■ **RECORDS FOR THIS TASK**:
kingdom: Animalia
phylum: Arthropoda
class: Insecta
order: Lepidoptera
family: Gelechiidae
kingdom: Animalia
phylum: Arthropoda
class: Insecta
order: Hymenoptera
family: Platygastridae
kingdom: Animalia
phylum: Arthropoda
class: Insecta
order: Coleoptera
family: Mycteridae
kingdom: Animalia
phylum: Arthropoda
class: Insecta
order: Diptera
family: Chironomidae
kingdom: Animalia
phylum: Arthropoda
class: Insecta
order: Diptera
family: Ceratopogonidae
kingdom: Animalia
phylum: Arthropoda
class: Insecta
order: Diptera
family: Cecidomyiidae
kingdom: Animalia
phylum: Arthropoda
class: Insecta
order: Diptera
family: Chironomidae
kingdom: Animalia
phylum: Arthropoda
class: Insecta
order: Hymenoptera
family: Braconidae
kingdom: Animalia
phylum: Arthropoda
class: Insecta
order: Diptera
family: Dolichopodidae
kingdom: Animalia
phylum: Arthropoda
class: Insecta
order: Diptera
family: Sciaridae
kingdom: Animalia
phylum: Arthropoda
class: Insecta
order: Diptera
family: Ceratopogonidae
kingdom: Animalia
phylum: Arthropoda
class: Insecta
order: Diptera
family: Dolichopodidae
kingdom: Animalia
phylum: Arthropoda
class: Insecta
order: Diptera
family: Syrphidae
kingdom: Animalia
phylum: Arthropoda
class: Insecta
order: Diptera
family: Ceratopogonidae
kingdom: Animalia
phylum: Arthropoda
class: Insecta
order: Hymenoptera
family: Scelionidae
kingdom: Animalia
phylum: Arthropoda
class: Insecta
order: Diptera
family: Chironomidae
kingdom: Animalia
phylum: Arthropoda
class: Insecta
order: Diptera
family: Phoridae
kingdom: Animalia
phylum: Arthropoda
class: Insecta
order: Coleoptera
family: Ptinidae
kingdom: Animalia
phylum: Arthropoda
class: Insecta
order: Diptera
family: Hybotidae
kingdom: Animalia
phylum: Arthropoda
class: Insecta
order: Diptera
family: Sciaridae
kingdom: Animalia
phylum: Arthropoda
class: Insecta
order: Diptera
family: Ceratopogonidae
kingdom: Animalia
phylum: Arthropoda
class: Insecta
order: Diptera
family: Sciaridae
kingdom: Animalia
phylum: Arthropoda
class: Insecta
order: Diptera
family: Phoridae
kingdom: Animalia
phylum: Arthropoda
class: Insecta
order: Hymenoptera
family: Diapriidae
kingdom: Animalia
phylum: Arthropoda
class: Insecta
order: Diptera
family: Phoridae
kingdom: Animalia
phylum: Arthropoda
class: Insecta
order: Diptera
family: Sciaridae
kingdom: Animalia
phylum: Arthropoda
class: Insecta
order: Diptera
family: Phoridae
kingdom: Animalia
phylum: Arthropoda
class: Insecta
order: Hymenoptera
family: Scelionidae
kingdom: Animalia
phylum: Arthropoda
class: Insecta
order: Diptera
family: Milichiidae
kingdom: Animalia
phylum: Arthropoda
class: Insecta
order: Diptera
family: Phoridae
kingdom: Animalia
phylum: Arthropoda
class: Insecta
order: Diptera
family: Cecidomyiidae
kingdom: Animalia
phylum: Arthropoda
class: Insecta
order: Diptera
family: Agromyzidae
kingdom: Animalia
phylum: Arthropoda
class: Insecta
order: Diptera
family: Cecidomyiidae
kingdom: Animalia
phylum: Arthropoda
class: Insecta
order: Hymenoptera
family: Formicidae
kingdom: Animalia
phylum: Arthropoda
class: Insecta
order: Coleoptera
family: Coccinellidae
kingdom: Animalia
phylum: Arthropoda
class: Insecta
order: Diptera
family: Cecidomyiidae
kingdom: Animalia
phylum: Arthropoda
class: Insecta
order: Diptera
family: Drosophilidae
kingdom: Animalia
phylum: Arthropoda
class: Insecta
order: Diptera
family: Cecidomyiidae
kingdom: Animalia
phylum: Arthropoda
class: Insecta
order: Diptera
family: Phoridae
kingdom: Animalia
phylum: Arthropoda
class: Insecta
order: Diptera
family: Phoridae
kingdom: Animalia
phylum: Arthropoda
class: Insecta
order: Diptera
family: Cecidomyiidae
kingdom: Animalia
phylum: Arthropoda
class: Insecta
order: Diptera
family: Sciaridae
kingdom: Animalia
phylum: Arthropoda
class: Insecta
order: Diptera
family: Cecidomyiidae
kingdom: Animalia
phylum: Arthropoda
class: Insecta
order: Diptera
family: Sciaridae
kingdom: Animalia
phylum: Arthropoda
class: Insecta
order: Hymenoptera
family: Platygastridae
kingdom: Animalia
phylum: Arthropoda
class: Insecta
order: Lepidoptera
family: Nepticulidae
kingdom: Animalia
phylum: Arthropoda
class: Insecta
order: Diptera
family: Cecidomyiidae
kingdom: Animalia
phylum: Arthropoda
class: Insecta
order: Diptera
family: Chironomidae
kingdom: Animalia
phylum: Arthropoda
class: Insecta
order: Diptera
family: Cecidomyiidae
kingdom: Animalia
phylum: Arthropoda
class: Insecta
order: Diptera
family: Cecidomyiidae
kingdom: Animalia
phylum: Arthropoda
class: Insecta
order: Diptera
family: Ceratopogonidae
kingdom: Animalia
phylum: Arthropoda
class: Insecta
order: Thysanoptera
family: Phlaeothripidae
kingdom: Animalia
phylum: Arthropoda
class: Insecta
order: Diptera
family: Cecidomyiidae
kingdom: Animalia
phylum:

■ **THE REQUEST**: Rewrite all of the material above, replacing each "phylum" with "division" and keeping every other word the same.

■ **THE COMPLETED TASK**:
kingdom: Animalia
division: Arthropoda
class: Insecta
order: Lepidoptera
family: Gelechiidae
kingdom: Animalia
division: Arthropoda
class: Insecta
order: Hymenoptera
family: Platygastridae
kingdom: Animalia
division: Arthropoda
class: Insecta
order: Coleoptera
family: Mycteridae
kingdom: Animalia
division: Arthropoda
class: Insecta
order: Diptera
family: Chironomidae
kingdom: Animalia
division: Arthropoda
class: Insecta
order: Diptera
family: Ceratopogonidae
kingdom: Animalia
division: Arthropoda
class: Insecta
order: Diptera
family: Cecidomyiidae
kingdom: Animalia
division: Arthropoda
class: Insecta
order: Diptera
family: Chironomidae
kingdom: Animalia
division: Arthropoda
class: Insecta
order: Hymenoptera
family: Braconidae
kingdom: Animalia
division: Arthropoda
class: Insecta
order: Diptera
family: Dolichopodidae
kingdom: Animalia
division: Arthropoda
class: Insecta
order: Diptera
family: Sciaridae
kingdom: Animalia
division: Arthropoda
class: Insecta
order: Diptera
family: Ceratopogonidae
kingdom: Animalia
division: Arthropoda
class: Insecta
order: Diptera
family: Dolichopodidae
kingdom: Animalia
division: Arthropoda
class: Insecta
order: Diptera
family: Syrphidae
kingdom: Animalia
division: Arthropoda
class: Insecta
order: Diptera
family: Ceratopogonidae
kingdom: Animalia
division: Arthropoda
class: Insecta
order: Hymenoptera
family: Scelionidae
kingdom: Animalia
division: Arthropoda
class: Insecta
order: Diptera
family: Chironomidae
kingdom: Animalia
division: Arthropoda
class: Insecta
order: Diptera
family: Phoridae
kingdom: Animalia
division: Arthropoda
class: Insecta
order: Coleoptera
family: Ptinidae
kingdom: Animalia
division: Arthropoda
class: Insecta
order: Diptera
family: Hybotidae
kingdom: Animalia
division: Arthropoda
class: Insecta
order: Diptera
family: Sciaridae
kingdom: Animalia
division: Arthropoda
class: Insecta
order: Diptera
family: Ceratopogonidae
kingdom: Animalia
division: Arthropoda
class: Insecta
order: Diptera
family: Sciaridae
kingdom: Animalia
division: Arthropoda
class: Insecta
order: Diptera
family: Phoridae
kingdom: Animalia
division: Arthropoda
class: Insecta
order: Hymenoptera
family: Diapriidae
kingdom: Animalia
division: Arthropoda
class: Insecta
order: Diptera
family: Phoridae
kingdom: Animalia
division: Arthropoda
class: Insecta
order: Diptera
family: Sciaridae
kingdom: Animalia
division: Arthropoda
class: Insecta
order: Diptera
family: Phoridae
kingdom: Animalia
division: Arthropoda
class: Insecta
order: Hymenoptera
family: Scelionidae
kingdom: Animalia
division: Arthropoda
class: Insecta
order: Diptera
family: Milichiidae
kingdom: Animalia
division: Arthropoda
class: Insecta
order: Diptera
family: Phoridae
kingdom: Animalia
division: Arthropoda
class: Insecta
order: Diptera
family: Cecidomyiidae
kingdom: Animalia
division: Arthropoda
class: Insecta
order: Diptera
family: Agromyzidae
kingdom: Animalia
division: Arthropoda
class: Insecta
order: Diptera
family: Cecidomyiidae
kingdom: Animalia
division: Arthropoda
class: Insecta
order: Hymenoptera
family: Formicidae
kingdom: Animalia
division: Arthropoda
class: Insecta
order: Coleoptera
family: Coccinellidae
kingdom: Animalia
division: Arthropoda
class: Insecta
order: Diptera
family: Cecidomyiidae
kingdom: Animalia
division: Arthropoda
class: Insecta
order: Diptera
family: Drosophilidae
kingdom: Animalia
division: Arthropoda
class: Insecta
order: Diptera
family: Cecidomyiidae
kingdom: Animalia
division: Arthropoda
class: Insecta
order: Diptera
family: Phoridae
kingdom: Animalia
division: Arthropoda
class: Insecta
order: Diptera
family: Phoridae
kingdom: Animalia
division: Arthropoda
class: Insecta
order: Diptera
family: Cecidomyiidae
kingdom: Animalia
division: Arthropoda
class: Insecta
order: Diptera
family: Sciaridae
kingdom: Animalia
division: Arthropoda
class: Insecta
order: Diptera
family: Cecidomyiidae
kingdom: Animalia
division: Arthropoda
class: Insecta
order: Diptera
family: Sciaridae
kingdom: Animalia
division: Arthropoda
class: Insecta
order: Hymenoptera
family: Platygastridae
kingdom: Animalia
division: Arthropoda
class: Insecta
order: Lepidoptera
family: Nepticulidae
kingdom: Animalia
division: Arthropoda
class: Insecta
order: Diptera
family: Cecidomyiidae
kingdom: Animalia
division: Arthropoda
class: Insecta
order: Diptera
family: Chironomidae
kingdom: Animalia
division: Arthropoda
class: Insecta
order: Diptera
family: Cecidomyiidae
kingdom: Animalia
division: Arthropoda
class: Insecta
order: Diptera
family: Cecidomyiidae
kingdom: Animalia
division: Arthropoda
class: Insecta
order: Diptera
family: Ceratopogonidae
kingdom: Animalia
division: Arthropoda
class: Insecta
order: Thysanoptera
family: Phlaeothripidae
kingdom: Animalia
division: Arthropoda
class: Insecta
order: Diptera
family: Cecidomyiidae
kingdom: Animalia
division:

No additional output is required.